• _About this task_
Edit the lines that start at the one containing "-Abdellah Elkhalil Kessoum: Cheateyy" and end after the one containing "## Team Retrospective Analysis". Replace "deliverables" with "milestones", leave everything else unchanged, and return only those lines.

• _Given data_
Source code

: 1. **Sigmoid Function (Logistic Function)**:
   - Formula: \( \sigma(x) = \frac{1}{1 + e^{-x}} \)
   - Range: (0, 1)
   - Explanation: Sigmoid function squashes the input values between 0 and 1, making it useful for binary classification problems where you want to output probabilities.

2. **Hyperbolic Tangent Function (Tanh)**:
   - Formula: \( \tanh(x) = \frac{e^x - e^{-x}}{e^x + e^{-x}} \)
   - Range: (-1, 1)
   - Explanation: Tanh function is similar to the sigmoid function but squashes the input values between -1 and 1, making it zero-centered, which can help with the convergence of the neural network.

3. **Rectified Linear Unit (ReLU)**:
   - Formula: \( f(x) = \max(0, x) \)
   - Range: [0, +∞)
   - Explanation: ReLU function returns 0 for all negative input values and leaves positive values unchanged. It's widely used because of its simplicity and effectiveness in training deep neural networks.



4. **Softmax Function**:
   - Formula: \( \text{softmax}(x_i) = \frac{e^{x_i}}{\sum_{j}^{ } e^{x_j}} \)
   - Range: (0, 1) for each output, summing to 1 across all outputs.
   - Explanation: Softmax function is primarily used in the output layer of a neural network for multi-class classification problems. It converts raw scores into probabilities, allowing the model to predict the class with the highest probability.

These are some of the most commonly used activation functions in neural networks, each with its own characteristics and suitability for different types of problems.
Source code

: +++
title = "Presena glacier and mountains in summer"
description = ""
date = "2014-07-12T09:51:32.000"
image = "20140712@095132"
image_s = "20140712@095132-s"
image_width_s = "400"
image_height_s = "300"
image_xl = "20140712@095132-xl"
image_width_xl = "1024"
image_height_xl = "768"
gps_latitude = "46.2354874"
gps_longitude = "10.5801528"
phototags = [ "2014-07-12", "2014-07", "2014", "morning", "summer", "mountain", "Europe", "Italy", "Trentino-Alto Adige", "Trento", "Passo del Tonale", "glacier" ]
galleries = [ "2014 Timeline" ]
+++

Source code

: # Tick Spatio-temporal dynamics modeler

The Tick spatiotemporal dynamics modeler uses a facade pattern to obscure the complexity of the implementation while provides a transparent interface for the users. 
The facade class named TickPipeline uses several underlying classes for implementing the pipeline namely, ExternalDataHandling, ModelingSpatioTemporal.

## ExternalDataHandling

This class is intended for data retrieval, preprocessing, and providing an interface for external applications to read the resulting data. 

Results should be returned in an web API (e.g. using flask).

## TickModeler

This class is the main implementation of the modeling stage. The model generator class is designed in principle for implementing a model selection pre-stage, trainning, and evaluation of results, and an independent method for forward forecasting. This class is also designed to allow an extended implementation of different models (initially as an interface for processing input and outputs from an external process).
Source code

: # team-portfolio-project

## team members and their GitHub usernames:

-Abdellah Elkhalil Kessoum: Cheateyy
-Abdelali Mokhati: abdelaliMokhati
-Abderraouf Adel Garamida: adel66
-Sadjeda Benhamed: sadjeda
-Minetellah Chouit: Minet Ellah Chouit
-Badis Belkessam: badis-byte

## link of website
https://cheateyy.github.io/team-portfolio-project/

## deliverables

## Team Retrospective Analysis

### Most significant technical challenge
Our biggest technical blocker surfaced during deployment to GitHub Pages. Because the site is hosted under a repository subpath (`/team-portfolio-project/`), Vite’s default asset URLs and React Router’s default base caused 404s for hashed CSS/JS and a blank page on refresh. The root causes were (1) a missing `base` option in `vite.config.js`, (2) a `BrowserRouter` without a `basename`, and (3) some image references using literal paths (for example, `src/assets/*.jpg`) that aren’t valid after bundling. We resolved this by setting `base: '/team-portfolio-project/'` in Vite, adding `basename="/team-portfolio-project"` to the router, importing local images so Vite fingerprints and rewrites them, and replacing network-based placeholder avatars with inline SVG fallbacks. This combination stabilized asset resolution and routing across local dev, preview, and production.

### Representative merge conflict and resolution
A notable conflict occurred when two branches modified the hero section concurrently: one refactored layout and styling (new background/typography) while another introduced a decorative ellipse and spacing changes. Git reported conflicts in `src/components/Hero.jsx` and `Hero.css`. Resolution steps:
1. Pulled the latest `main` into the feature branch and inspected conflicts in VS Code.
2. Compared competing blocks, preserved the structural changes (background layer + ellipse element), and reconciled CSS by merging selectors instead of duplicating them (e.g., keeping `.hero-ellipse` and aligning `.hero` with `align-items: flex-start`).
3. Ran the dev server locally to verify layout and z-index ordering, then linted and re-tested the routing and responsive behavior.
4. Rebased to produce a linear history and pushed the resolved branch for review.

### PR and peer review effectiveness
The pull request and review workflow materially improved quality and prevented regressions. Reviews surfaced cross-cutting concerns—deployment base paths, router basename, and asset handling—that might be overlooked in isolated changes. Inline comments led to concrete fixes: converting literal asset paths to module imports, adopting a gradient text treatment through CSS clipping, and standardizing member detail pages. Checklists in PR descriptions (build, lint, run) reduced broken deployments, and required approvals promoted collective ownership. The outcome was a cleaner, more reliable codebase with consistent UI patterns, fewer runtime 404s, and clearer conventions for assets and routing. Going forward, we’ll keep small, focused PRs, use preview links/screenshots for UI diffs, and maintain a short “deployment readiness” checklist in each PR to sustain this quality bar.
==
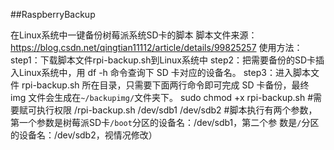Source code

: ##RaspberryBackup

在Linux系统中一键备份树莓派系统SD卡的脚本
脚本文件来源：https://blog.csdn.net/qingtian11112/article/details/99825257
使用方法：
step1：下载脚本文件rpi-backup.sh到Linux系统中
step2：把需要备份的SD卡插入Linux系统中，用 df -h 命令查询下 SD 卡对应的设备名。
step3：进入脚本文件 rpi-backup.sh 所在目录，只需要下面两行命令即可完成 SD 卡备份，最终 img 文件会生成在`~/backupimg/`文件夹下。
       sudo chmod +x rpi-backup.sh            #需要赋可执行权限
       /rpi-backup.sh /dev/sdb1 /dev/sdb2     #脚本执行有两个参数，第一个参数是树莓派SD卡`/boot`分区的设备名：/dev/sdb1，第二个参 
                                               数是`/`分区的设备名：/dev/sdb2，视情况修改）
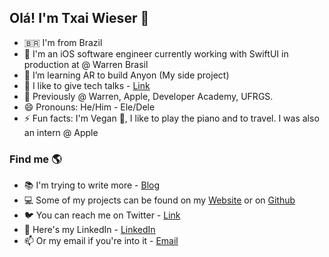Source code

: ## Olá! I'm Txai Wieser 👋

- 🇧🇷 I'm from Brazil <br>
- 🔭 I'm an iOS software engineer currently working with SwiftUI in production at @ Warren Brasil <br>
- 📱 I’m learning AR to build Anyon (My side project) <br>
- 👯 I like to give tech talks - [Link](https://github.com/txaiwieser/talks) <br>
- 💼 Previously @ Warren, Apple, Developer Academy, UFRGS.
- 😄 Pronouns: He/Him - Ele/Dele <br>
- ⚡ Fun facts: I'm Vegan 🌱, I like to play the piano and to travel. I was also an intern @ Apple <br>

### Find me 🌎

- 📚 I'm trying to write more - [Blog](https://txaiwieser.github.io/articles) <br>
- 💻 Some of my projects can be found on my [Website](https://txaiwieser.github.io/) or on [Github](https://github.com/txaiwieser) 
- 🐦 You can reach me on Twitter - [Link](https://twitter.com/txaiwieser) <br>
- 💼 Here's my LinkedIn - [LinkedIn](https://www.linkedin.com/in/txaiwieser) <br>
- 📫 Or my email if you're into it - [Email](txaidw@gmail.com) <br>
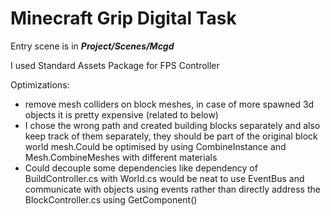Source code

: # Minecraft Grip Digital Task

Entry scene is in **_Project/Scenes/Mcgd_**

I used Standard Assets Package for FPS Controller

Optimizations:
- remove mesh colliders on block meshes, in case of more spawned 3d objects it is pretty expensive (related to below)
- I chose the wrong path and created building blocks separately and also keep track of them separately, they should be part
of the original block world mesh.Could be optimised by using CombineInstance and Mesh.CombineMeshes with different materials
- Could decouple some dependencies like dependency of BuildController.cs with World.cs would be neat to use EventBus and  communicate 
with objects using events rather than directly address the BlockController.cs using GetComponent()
...
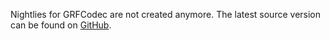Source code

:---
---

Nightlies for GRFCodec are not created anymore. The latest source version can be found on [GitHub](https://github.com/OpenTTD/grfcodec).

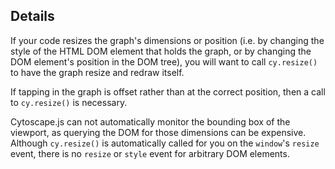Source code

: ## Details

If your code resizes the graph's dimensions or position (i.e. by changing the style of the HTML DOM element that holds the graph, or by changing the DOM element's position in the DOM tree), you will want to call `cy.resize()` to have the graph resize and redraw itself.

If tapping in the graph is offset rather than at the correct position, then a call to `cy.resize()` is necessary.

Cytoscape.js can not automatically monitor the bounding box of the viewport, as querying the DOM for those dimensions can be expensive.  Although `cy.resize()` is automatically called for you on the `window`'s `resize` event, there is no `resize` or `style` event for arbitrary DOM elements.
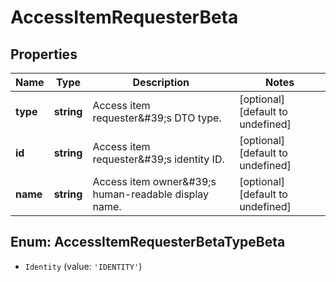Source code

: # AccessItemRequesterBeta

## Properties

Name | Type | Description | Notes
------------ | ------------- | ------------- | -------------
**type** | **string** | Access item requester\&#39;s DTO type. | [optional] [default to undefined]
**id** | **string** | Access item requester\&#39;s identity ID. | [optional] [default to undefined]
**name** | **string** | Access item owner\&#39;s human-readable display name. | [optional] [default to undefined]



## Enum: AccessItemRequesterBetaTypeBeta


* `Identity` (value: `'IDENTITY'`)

• _Your response_
-Abdellah Elkhalil Kessoum: Cheateyy
-Abdelali Mokhati: abdelaliMokhati
-Abderraouf Adel Garamida: adel66
-Sadjeda Benhamed: sadjeda
-Minetellah Chouit: Minet Ellah Chouit
-Badis Belkessam: badis-byte

## link of website
https://cheateyy.github.io/team-portfolio-project/

## milestones

## Team Retrospective Analysis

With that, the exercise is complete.